### How to complete this task
Filter this data down to the lines that hold "Cloudflare", and copy them.

START Data

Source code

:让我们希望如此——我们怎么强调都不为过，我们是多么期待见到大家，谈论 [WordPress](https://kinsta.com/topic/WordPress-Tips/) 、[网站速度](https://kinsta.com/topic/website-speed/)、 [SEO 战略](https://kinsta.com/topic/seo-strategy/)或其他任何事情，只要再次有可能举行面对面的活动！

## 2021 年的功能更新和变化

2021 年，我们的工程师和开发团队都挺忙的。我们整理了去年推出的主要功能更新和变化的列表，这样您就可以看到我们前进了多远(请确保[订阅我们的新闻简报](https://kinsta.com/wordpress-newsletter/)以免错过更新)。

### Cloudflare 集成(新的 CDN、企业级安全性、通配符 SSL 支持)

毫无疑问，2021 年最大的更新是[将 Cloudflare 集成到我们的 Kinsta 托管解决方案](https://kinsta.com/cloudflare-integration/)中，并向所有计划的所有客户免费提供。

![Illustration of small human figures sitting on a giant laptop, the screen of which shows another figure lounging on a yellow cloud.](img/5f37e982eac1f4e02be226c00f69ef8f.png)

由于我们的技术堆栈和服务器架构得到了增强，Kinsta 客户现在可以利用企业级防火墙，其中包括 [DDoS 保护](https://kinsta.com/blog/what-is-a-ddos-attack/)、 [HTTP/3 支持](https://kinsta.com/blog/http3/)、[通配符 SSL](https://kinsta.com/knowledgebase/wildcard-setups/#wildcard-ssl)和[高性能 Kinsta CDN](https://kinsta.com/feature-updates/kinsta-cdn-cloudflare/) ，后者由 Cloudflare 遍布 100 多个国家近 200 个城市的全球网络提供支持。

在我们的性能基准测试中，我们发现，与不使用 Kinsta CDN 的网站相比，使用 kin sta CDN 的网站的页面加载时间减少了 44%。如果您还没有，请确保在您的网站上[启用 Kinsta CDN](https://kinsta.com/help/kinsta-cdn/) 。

END Data

### Solution to the problem
### Cloudflare 集成(新的 CDN、企业级安全性、通配符 SSL 支持)
毫无疑问，2021 年最大的更新是[将 Cloudflare 集成到我们的 Kinsta 托管解决方案](https://kinsta.com/cloudflare-integration/)中，并向所有计划的所有客户免费提供。
由于我们的技术堆栈和服务器架构得到了增强，Kinsta 客户现在可以利用企业级防火墙，其中包括 [DDoS 保护](https://kinsta.com/blog/what-is-a-ddos-attack/)、 [HTTP/3 支持](https://kinsta.com/blog/http3/)、[通配符 SSL](https://kinsta.com/knowledgebase/wildcard-setups/#wildcard-ssl)和[高性能 Kinsta CDN](https://kinsta.com/feature-updates/kinsta-cdn-cloudflare/) ，后者由 Cloudflare 遍布 100 多个国家近 200 个城市的全球网络提供支持。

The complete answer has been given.